The stakeholders involved in the CYPM launch were all vital to the process. Parents like Brejea Colthirst were at the forefront of this endeavor. “As a parent who has gone through the system and is now a Lead Parent Advocate with Alameda County’s Parent Engagement Program, it was such an honor to be a part of the CYPM and making sure the parent’s voice and perspective was heard,” said Colthirst. “Both Probation and Social Services agencies being on the same page and sending notifications to the families will help lessen the crossing over of youth.”
Local youth were also actively involved in planning for the launch of the Model.
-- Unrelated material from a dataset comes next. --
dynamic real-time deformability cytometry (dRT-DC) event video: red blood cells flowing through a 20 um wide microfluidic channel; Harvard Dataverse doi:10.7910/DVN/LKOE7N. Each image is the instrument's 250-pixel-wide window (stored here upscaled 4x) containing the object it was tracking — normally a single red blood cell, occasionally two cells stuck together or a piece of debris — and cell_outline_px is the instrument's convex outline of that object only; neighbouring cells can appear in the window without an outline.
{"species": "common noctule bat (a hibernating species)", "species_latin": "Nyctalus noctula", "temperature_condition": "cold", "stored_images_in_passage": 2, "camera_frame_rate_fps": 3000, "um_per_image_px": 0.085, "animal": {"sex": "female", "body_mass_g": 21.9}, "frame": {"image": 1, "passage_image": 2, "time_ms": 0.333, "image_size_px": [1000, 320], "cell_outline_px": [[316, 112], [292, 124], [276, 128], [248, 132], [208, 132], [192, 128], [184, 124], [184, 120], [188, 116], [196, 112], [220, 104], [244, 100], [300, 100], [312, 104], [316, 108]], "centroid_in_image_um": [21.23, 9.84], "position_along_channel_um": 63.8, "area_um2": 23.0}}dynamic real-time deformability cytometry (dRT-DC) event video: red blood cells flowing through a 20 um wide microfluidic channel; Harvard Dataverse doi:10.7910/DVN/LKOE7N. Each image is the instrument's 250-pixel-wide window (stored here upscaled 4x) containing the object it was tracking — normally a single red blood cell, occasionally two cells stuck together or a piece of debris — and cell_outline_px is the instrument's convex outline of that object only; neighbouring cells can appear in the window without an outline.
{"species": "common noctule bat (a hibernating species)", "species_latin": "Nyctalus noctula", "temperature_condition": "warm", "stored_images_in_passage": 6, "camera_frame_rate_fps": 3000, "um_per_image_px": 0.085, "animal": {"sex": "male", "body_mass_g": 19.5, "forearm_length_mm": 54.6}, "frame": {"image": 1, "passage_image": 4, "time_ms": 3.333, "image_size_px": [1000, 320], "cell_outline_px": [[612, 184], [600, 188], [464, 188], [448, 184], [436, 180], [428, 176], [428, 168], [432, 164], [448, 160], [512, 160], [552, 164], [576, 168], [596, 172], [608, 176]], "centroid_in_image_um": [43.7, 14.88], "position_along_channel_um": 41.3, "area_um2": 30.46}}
Leeosha Nelson, a fellow with Alameda County’s youth advocate program was one of several youth who participated in the CYPM implementation. “Being a part of the CYPM, I witnessed people from different fields coming together in support of making the lives of crossover youth appreciated and respected,” Nelson said about her experience. “I enjoyed the openness and flexibility of making changes to better the lives of youth in care and I’m looking forward to crossover youth being able to have a stable support team and having their services known and available to them.”
Youth advocates also assisted in writing a guide to orient youth in child welfare to the Juvenile Justice Center. This guide will be distributed to all youth who come in contact with the Juvenile Justice Center at the initial point of crossing over. Historically, Alameda County averages between 70-80 foster youth annually who have some contact with the juvenile justice system. With the implementation of the CYPM, the hope is that those numbers decrease and those youth that do “cross over” experience improved outcomes through effective cross-system collaboration and engagement. As noted by Child Welfare Program Manager Brittany Walker Pettigrew, the very act of sitting together and learning from each other served as its own catalyst for change.
Alameda County is the fourth county in the State of California to implement the CYPM. They join a growing number of sites nationwide that are implementing the Crossover Youth Practice Model.